Já Leo di Prado lembra que o clube que tem equipe de e-sports insere a marca no dia a dia de um público que não é tão impactado por outros meios de comunicação tradicionais. “Além disso, o público valoriza as marcas que apoiam o que eles amam, e que permitem que as pessoas possam viver o sonho de se profissionalizar e viver com games”, acredita.

Principais desafios
Para os gestores que fomentam o e-sports no Brasil, o mercado nacional ainda está bem atrás dos países mais desenvolvidos, sobretudo os Estados Unidos. Ainda assim, houve um avanço interno significativo nos últimos anos. Leo lembra que hoje as principais organizações do País já possuem faturamento na casa dos sete dígitos, e convertem isto em estrutura profissional em seus diversos setores. Ele também alerta para a migração de grandes profissionais de outros mercados para o e-sports.

Renan Philip também acredita que a modalidade tem evoluído junto com o volume financeiro que o mercado gera. Ele avalia que o cenário atual possui equipes que captam investimentos maiores de marcas ou até de fundos de investimento do exterior e que possuem estruturas grandes com profissionais de diversos mercados. “Principalmente publicitários, que puxam o carro para que a indústria possa se estabelecer como fonte segura de integração e influência para marcas, desenvolvedores e torcedores que se conectam em volta da paixão do gamer”, analisa.

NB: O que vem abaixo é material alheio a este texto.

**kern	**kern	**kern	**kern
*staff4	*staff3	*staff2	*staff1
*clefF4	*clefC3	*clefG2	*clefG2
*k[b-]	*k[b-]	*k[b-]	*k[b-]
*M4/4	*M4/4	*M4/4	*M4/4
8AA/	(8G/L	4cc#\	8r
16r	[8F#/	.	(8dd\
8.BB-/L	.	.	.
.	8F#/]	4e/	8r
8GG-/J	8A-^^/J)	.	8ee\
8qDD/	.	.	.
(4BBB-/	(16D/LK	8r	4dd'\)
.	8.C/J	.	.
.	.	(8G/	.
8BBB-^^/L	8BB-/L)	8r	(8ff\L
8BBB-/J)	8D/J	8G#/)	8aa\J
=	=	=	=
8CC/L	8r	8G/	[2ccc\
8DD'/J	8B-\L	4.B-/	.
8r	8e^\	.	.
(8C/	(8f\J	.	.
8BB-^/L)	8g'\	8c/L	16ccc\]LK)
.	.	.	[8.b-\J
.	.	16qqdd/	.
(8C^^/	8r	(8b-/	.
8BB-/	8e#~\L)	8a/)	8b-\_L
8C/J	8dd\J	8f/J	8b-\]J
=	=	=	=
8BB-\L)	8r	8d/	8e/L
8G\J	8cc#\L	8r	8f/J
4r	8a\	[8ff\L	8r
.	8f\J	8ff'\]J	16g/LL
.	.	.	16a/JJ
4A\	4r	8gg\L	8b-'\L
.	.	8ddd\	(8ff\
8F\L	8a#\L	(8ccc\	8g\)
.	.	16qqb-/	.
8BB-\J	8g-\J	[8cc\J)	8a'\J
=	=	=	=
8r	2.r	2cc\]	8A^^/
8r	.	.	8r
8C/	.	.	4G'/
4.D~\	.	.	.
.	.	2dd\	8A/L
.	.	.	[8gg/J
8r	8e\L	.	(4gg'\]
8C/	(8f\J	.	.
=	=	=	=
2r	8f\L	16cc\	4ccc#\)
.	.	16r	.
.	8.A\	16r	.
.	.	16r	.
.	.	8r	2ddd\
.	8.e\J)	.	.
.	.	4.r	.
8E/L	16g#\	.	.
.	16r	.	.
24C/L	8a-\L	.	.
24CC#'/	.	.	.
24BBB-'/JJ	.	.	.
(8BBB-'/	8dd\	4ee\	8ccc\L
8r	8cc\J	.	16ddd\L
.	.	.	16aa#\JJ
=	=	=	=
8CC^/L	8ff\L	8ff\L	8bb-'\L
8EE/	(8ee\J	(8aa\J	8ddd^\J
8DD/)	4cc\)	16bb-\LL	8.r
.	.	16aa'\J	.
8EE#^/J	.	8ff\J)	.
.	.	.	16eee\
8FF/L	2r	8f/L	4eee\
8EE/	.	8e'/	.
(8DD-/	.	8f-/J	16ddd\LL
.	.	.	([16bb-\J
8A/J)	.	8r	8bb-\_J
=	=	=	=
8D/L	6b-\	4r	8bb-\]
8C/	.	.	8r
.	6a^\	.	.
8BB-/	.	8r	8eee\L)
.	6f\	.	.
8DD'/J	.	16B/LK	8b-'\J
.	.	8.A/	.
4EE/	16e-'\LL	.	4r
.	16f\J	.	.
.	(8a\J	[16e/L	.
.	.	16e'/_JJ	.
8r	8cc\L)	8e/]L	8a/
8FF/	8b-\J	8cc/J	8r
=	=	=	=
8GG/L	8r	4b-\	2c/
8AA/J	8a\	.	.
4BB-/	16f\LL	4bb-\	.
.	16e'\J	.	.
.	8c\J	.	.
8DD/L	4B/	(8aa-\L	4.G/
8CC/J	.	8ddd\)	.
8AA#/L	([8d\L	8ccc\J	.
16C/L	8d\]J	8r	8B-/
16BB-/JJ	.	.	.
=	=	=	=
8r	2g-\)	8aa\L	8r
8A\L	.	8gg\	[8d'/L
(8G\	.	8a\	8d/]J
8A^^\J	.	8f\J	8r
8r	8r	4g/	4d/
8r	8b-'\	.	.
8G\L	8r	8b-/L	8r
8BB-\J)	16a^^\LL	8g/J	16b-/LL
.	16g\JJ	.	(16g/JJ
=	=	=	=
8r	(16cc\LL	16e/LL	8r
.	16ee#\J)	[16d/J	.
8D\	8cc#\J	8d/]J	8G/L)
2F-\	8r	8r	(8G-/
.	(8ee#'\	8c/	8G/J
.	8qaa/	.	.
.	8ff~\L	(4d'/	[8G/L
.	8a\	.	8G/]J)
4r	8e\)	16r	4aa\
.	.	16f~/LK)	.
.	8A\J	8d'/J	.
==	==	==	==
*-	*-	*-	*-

Diretor do projeto de esportes eletrônicos do Flamengo, Fred Tannure também enxerga o mercado em constante crescimento, mas faz uma ressalva. “É muito importante que as organizações juntem cada vez mais suas forças para que as instituições não se tornem reféns dos publishers que controlam tudo e muito menos de jogadores mimados ou de ego inflado”, pontua.

Flamengo transferiu alcance do futebol para suas equipes de e-sports: clube é o mais lembrado da modalidade no País, segundo pesquisa da Sioux

De modo geral, os dirigentes especializados acreditam que entre os principais desafios do mercado está o de crescer, se desenvolver, profissionalizar ainda mais as competições e as entregas de conteúdo, além de convencer as marcas que o patrocínio esportivo é a principal e mais completa forma de se posicionar na modalidade. “Com a expansão do cenário de e-sports mobile no Brasil, por exemplo, novas possibilidades surgiram. A barreira do hardware que afastava os jovens de periferia por falta de um computador potente vem caindo e dando espaço para um novo tipo de pro-player e também uma nova audiência, que antes não era impactada pelas competições mais tradicionais”, lembra Leo.

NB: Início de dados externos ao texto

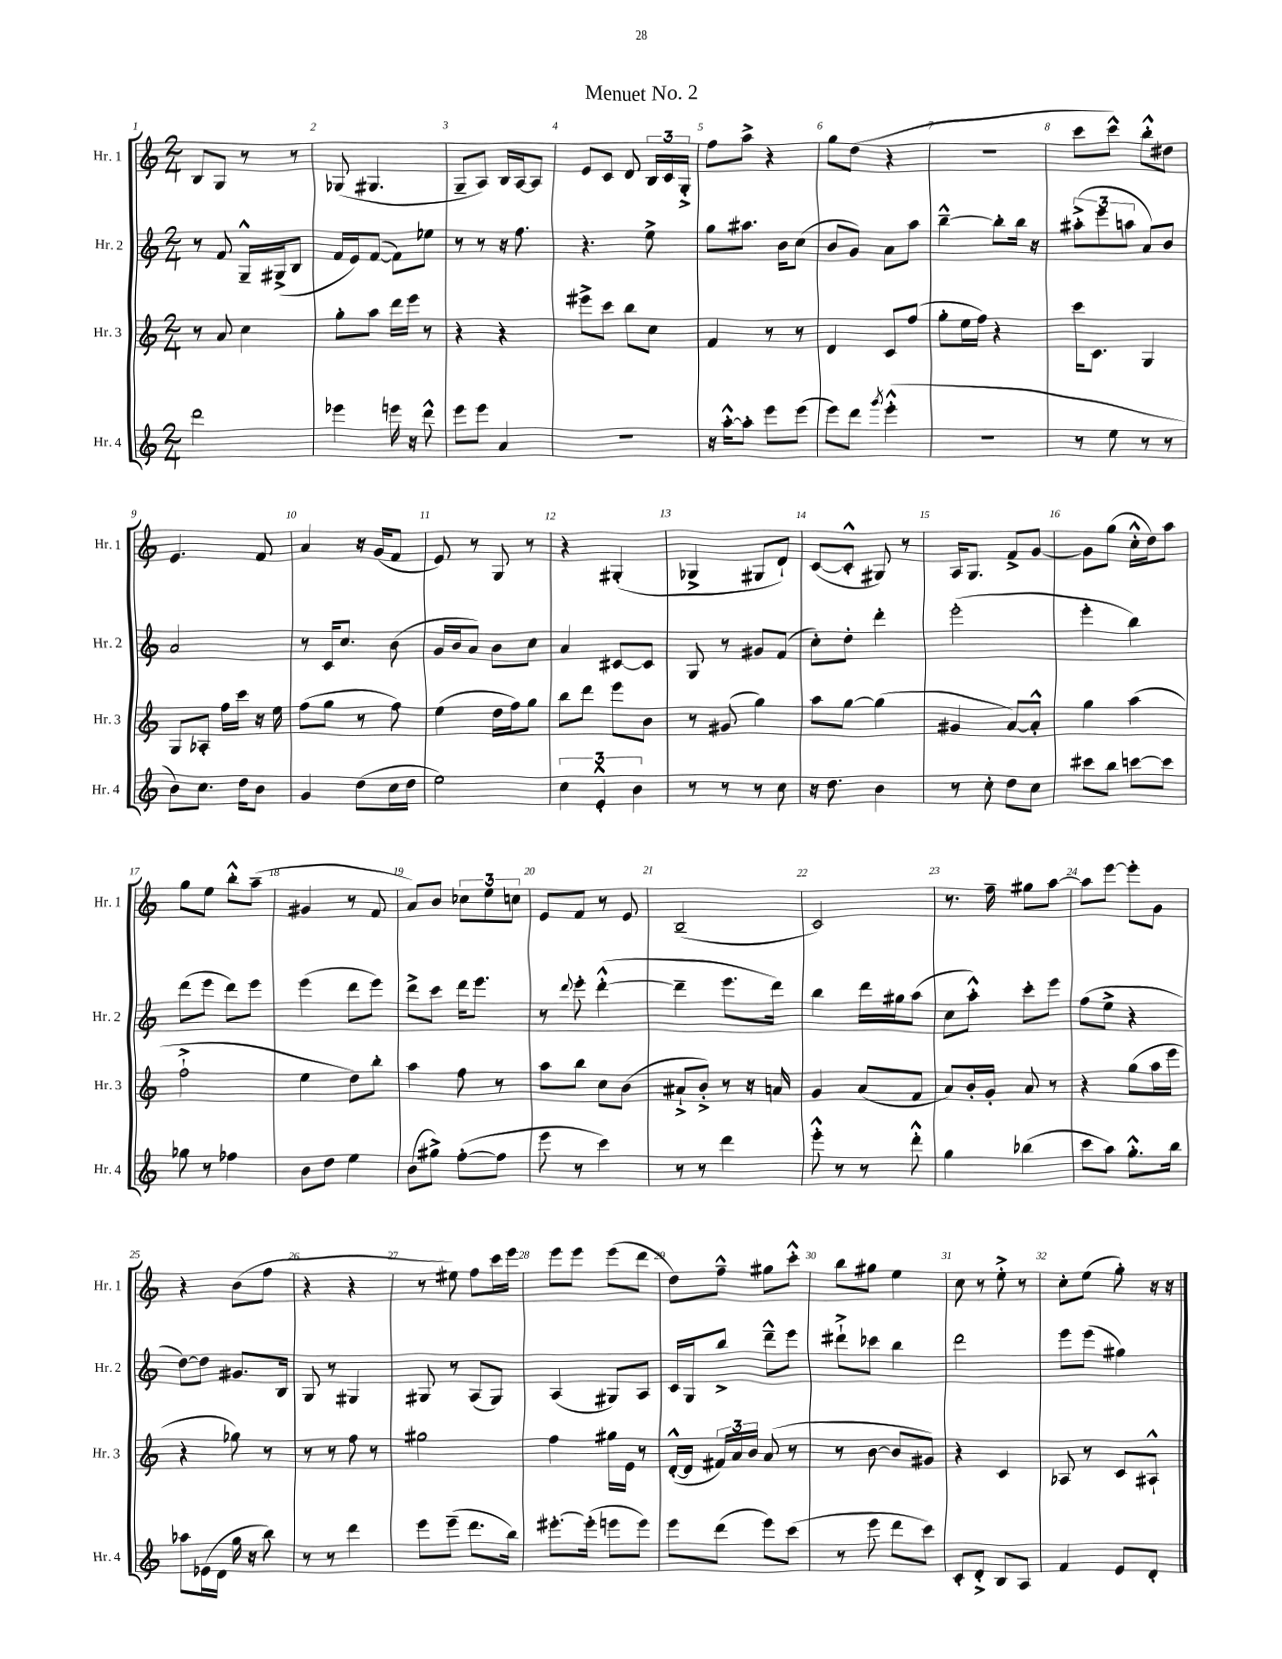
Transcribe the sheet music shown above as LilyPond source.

\header { title = "Menuet No. 2" }
<<
\new StaffGroup <<
\new Staff = "s0" \with { instrumentName = "Hr. 1" shortInstrumentName = "Hr. 1" } {
    \clef treble \key c \major \numericTimeSignature \time 2/4
    \autoBeamOff b8[ g8] r8 r8 |
    ges8( gis4. |
    g8[-- a8]) b16[ a16~ a8] |
    e'8[ c'8] d'8 \tuplet 3/2 { b16[ c'16 g16]-.-> } |
    f''8[ a''8]-> r4 |
    g''8[ d''8]( r4 |
    R2 |
    c'''8[ c'''8]-^) b''8[-.-^ dis''8] |
    e'4. f'8 |
    a'4 r16 g'16[( f'8] |
    e'8) r8 g8 r8 |
    r4 gis4-.( |
    ges4-> gis8[ d'8]-!) |
    c'8[~( c'8]-.-^ gis8) r8 |
    a16[ g8.] f'8[-> g'8]~ |
    g'8[ g''8]( c''16[-.-^ d''16) a''8] |
    g''8[ e''8] b''8[-.-^ a''8]--( |
    gis'4 r8 f'8 |
    a'8[) b'8] \tuplet 3/2 { ces''8[ e''8 c''8] } |
    e'8[ f'8] r8 e'8 |
    b2--( |
    c'2) |
    r8. f''16-- gis''8[ a''8]~ |
    a''8[ e'''8]~ e'''8[-. g'8] |
    r4 b'8[( f''8] |
    r4 r4 |
    r8 eis''8) f''8[ c'''16 e'''16] |
    e'''8[ e'''8] e'''8[( d'''8] |
    d''8[) f''8]---^ gis''8[ c'''8]-.-^ |
    b''8[ gis''8] e''4 |
    c''8 r8 e''8-.-> r8 |
    c''8[-. e''8]( g''8-.) r16 r16 \bar "|." |
}
\new Staff = "s1" \with { instrumentName = "Hr. 2" shortInstrumentName = "Hr. 2" } {
    \clef treble \key c \major \numericTimeSignature \time 2/4
    \autoBeamOff r8 f'8 g16[---^ gis16->( b8] |
    f'16[ e'16) f'8]~( f'8[) ees''8] |
    r8 r8 r16 f''8. |
    r4. e''8-> |
    g''8[ ais''8.] b'16[ c''8]( |
    b'8[ g'8]) a'8[ a''8] |
    b''4~---^ b''8[-. b''16] r16 |
    \tuplet 3/2 { ais''8[-.->( e'''8 a''8] } a'8[) b'8] |
    a'2 |
    r8 c'16[ c''8.] b'8( |
    g'16[ b'16 a'8]) b'8[ c''8] |
    a'4 cis'8[~ cis'8] |
    g8 r8 gis'8[ f'8]( |
    c''8[-.) d''8]-. d'''4-. |
    e'''2-.( |
    e'''4-. b''4) |
    d'''8[( e'''8] d'''8[) e'''8] |
    e'''4( d'''8[ e'''8]) |
    d'''8[-> c'''8] d'''16[ e'''8.] |
    r8 \appoggiatura { d'''8 } e'''8-. d'''4~-.-^( |
    d'''4-- e'''8.[ d'''16]) |
    b''4 d'''16[ gis''16 a''8]( |
    c''8[ a''8]-.-^) c'''8[-. e'''8] |
    f''8[( e''8]-> r4 |
    d''8[~) d''8] gis'8.[ b16] |
    g8 r8 gis4 |
    gis8 r8 a8[( gis8]) |
    a4( gis8[) a8] |
    c'16[ g16 b''8]-> d'''8[---^ e'''8] |
    dis'''8[-!-> ces'''8] b''4 |
    d'''2 |
    e'''8[ e'''8]( gis''4) \bar "|." |
}
\new Staff = "s2" \with { instrumentName = "Hr. 3" shortInstrumentName = "Hr. 3" } {
    \clef treble \key c \major \numericTimeSignature \time 2/4
    \autoBeamOff r8 a'8 c''4 |
    g''8[-. a''8] d'''16[ e'''16] r8 |
    r4 r4 |
    eis'''8[-> c'''8] b''8[ c''8] |
    f'4 r8 r8 |
    d'4 c'8[ f''8]( |
    g''8[-. e''16 f''16]) r4 |
    c'''16[ c'8.] g4 |
    g8[ aes8]-. f''16[ c'''16] r16 e''16 |
    f''8[( g''8] r8 f''8) |
    e''4( d''16[ f''16) g''8] |
    b''8[ d'''8] e'''8[ b'8] |
    r8 gis'8( g''4) |
    a''8[ g''8]~ g''4( |
    gis'4 a'8[~) a'8]-.-^ |
    g''4 a''4( |
    f''2-!-> |
    e''4 d''8[) b''8]-. |
    a''4 f''8 r8 |
    a''8[ b''8] c''8[ b'8]( |
    ais'8[-!-> b'8]-.->) r8 r16 a'16 |
    g'4 a'8[( f'8] |
    a'8[) b'16-. g'16]-. a'8 r8 |
    r4 g''8[( a''16 e'''16] |
    r4 ges''8) r8 |
    r8 r8 f''8 r8 |
    gis''2 |
    f''4 gis''16[ e'16] r8 |
    d'16[~-.-^( d'16] \tuplet 3/2 { fis'16[) a'16 b'16] } a'8( r8 |
    r8 b'8~ b'8[ gis'8]) |
    r4 c'4 |
    aes8 r8 c'8[ ais8]-!-^ \bar "|." |
}
\new Staff = "s3" \with { instrumentName = "Hr. 4" shortInstrumentName = "Hr. 4" } {
    \clef treble \key c \major \numericTimeSignature \time 2/4
    \autoBeamOff d'''2 |
    ees'''4 e'''16 r16 d'''8-^ |
    e'''8[ e'''8] a'4 |
    R2 |
    r16 a''16[~-.-^ a''8]-. e'''8[ e'''8]( |
    e'''8[) d'''8] \acciaccatura { g'''8 } e'''4-.-^( |
    r2 |
    r8 e''8 r8 r8 |
    b'8[) c''8.] d''16[ b'8] |
    g'4 d''8[( c''16 d''16] |
    e''2) |
    \tuplet 3/2 { c''4 e'4-.-^ b'4 } |
    r8 r8 r8 c''8 |
    r16 d''8. b'4 |
    r8 c''8-. d''8[ c''8] |
    cis'''8[ b''8] c'''8[~ c'''8] |
    ges''8 r8 fes''4 |
    b'8[ d''8] e''4 |
    b'8[( gis''8]->) f''8[~-.( f''8] |
    e'''8 r8 c'''4) |
    r8 r8 d'''4 |
    e'''8-.-^ r8 r8 d'''8-.-^ |
    g''4 bes''4( |
    c'''8[ a''8]) g''8.[-.-^ b''16] |
    aes''8[ ees'16( d'16] g''16 r16 b''8) |
    r8 r8 d'''4 |
    e'''8[ e'''8]--( d'''8.[ b''16]) |
    eis'''8.[~-. eis'''16]-.( e'''8[ e'''8]) |
    e'''8[ d'''8]( e'''8[) c'''8]( |
    r8 e'''8 d'''8[ c'''8]) |
    c'8[-. d'8]-.-> b8[ a8] |
    f'4 e'8[ d'8]-. \bar "|." |
}
>>
>>
\layout { \context { \Score \override BarNumber.break-visibility = ##(#f #t #t) barNumberVisibility = #all-bar-numbers-visible } }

Sobre as oportunidades, os dirigentes acreditam que para marcas há um grande universo inexplorado de contato com jovens engajados. Para empreendedores, há muitas oportunidades em investimento nos clubes já existentes. E para profissionais que tem expertise no meio esportivo, o e-sports se tornará cada vez mais atraente.

Por fim, Alex Watanabe, do Corinthians, reforça que o público da modalidade já é numeroso, e que o próximo passo do mercado é lutar para encaixar seus assets com as estratégias de marcas, agências e anunciantes. “Acreditamos que mais marcas precisam quebrar a barreira do novo, começar a ativar e-sports e assim entender do que todos estão falando tanto. Assim, tendo essa fonte de receita mais estabilizada, o ecossistema como um todo, dos canais de transmissão aos jogadores, continuará se consolidando ainda mais”, finaliza.